SUPPLIED TEXT:

I have recently taken a break from regular C++ (hobby) programming in order to try implementing some basic destructor functionality in C (in a way which appears more elegant than simply writing the destructor at the end of the function). I have tried attempting to implement the "defer" keyword found in GO, using C macros. However, this appears more difficult than initially seems, due to being unable to concatenate an identifier with a number generated by a constant and then create a label. This may be impossible due to the way the clang compiler processes code.
Here are my main.c main file:
#include
#include
#include "defer.h"
int main(void) {
#define DEFER_ID __COUNTER__
DF_BEGIN(int, 0);
void *text = malloc(256);
if (text == NULL) {
DF_RETURN(1);
}
DF(free(text); printf("Text Freed!\n"));
printf("Put regular code here\n");
DF_END();
}
and my defer.h deferred execution file:
#ifndef DEFER_H_
#define DEFER_H_
#include
struct defer_list {
uint8_t size;
void *list[256];
};
#define CAT_(a_, b_) a_##b_
#define CAT(a_, b_) CAT_(a_, b_)

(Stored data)
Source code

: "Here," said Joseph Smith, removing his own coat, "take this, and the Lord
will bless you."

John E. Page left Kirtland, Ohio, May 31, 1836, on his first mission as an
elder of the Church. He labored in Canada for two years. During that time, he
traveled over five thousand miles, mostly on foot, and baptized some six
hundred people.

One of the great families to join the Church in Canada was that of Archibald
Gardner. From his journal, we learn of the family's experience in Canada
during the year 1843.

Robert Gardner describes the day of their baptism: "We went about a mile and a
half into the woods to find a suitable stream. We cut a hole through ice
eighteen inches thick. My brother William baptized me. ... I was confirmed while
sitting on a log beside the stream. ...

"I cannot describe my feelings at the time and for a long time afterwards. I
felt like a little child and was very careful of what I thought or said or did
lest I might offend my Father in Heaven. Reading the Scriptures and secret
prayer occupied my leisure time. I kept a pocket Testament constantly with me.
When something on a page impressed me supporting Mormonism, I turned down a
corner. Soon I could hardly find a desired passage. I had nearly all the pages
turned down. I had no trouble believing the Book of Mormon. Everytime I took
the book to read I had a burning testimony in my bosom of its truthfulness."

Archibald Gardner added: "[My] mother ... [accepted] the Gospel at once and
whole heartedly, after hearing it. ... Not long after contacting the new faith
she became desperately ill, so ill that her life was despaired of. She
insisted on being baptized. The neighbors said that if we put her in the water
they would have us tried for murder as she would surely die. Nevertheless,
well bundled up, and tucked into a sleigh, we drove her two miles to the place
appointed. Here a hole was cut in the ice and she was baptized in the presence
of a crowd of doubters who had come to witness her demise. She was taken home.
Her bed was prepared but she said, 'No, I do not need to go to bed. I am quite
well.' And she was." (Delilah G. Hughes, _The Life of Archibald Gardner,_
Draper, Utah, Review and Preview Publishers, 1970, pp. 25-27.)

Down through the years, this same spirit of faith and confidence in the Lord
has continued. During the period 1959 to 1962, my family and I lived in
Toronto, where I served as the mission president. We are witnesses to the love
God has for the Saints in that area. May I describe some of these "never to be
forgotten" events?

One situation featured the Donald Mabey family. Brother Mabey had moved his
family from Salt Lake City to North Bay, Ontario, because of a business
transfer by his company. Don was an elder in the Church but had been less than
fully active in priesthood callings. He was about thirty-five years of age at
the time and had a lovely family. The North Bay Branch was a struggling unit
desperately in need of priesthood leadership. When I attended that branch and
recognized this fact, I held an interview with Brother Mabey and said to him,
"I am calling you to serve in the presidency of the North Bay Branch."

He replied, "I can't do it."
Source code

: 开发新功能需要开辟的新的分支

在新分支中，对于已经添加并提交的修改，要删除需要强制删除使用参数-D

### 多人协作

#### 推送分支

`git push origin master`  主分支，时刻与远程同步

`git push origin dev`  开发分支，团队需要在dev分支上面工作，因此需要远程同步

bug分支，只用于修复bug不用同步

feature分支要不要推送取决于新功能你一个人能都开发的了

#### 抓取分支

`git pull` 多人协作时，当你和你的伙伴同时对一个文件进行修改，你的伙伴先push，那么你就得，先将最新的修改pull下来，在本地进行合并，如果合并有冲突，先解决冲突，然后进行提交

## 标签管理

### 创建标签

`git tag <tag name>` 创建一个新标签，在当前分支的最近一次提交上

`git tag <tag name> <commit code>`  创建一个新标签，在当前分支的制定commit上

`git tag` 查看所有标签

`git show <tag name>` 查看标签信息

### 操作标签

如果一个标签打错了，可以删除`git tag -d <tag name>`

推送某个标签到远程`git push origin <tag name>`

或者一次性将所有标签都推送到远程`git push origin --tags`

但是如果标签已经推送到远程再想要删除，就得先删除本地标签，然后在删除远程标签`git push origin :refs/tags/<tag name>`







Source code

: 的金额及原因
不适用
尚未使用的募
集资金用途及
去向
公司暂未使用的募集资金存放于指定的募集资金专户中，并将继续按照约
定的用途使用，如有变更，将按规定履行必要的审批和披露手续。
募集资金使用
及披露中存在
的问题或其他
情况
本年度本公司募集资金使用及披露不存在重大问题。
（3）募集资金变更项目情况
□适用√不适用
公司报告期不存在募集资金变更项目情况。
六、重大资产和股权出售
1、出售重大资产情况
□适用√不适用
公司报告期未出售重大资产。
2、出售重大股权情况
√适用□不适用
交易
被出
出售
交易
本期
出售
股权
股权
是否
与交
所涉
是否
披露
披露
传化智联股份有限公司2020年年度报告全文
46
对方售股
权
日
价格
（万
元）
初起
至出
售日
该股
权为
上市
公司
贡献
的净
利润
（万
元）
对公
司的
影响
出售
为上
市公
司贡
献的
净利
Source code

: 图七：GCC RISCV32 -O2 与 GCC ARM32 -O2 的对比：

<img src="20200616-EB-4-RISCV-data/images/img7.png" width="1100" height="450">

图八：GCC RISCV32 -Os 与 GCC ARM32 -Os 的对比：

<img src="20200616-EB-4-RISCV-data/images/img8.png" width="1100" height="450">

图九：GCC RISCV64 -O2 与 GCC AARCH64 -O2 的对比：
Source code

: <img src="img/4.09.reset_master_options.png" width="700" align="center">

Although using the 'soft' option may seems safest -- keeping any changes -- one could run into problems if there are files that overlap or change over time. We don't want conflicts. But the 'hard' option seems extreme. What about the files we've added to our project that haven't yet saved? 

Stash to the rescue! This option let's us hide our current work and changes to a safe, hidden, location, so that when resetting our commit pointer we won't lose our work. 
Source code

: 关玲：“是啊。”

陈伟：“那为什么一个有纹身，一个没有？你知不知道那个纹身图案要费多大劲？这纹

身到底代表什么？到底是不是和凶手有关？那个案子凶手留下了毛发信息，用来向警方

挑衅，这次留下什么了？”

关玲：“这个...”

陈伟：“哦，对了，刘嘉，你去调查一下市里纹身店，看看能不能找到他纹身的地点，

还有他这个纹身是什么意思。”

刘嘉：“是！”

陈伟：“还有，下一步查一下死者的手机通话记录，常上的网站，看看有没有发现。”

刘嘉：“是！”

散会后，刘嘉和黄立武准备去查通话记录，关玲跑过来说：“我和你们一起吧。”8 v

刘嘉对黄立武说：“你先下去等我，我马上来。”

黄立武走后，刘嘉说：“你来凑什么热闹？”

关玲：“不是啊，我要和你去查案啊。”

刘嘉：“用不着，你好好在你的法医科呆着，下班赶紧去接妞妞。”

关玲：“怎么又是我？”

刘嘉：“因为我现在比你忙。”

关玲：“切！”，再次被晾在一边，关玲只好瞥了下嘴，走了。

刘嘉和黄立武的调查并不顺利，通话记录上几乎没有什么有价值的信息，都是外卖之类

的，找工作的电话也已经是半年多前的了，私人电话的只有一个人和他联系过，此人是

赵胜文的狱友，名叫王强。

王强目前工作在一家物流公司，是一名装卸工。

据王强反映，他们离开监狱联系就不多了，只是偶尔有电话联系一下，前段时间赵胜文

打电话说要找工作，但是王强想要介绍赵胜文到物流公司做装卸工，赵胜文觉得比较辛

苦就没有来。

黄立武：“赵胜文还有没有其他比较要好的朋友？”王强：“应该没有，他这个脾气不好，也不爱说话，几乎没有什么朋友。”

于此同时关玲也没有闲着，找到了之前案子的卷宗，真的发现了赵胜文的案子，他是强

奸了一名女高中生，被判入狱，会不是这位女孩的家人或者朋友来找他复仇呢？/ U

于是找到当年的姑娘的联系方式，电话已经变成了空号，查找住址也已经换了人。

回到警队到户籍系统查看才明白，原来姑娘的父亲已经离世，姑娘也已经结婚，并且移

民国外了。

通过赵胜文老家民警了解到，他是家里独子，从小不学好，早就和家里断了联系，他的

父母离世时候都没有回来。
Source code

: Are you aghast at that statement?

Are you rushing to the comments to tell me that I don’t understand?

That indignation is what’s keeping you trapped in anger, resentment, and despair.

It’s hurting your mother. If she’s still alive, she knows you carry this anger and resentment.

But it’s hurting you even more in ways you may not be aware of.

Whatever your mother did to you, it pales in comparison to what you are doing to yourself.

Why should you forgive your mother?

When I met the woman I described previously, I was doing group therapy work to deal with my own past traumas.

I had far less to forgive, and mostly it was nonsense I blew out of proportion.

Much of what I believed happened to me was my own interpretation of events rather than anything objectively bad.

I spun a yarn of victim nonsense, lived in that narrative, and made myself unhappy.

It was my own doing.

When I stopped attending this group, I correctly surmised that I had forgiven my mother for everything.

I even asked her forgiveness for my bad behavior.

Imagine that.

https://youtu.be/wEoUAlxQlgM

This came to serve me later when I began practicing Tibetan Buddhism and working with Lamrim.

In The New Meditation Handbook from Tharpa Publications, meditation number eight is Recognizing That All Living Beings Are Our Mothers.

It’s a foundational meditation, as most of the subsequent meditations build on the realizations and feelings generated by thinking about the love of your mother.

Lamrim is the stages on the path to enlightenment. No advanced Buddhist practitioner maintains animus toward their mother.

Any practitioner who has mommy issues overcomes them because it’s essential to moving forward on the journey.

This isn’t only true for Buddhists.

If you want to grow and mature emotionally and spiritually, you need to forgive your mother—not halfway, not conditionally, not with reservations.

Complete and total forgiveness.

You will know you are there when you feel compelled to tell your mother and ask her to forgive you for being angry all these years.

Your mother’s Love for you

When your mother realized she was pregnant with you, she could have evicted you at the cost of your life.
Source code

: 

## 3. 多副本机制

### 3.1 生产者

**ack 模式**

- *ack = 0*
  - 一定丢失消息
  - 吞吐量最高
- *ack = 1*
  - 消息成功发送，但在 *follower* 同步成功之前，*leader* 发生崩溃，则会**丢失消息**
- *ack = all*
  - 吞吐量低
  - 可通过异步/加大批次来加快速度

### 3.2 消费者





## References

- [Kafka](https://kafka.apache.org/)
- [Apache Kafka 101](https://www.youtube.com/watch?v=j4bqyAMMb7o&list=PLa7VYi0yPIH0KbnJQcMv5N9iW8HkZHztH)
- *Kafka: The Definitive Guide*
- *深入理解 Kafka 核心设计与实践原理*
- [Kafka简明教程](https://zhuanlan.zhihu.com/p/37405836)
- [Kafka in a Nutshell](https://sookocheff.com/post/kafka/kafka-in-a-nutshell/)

TASK ITEM:
Copy the passage from the C defer question word for word, starting at "I have recently" and ending at "compiler processes code.".

TASK RESULT:
I have recently taken a break from regular C++ (hobby) programming in order to try implementing some basic destructor functionality in C (in a way which appears more elegant than simply writing the destructor at the end of the function). I have tried attempting to implement the "defer" keyword found in GO, using C macros. However, this appears more difficult than initially seems, due to being unable to concatenate an identifier with a number generated by a constant and then create a label. This may be impossible due to the way the clang compiler processes code.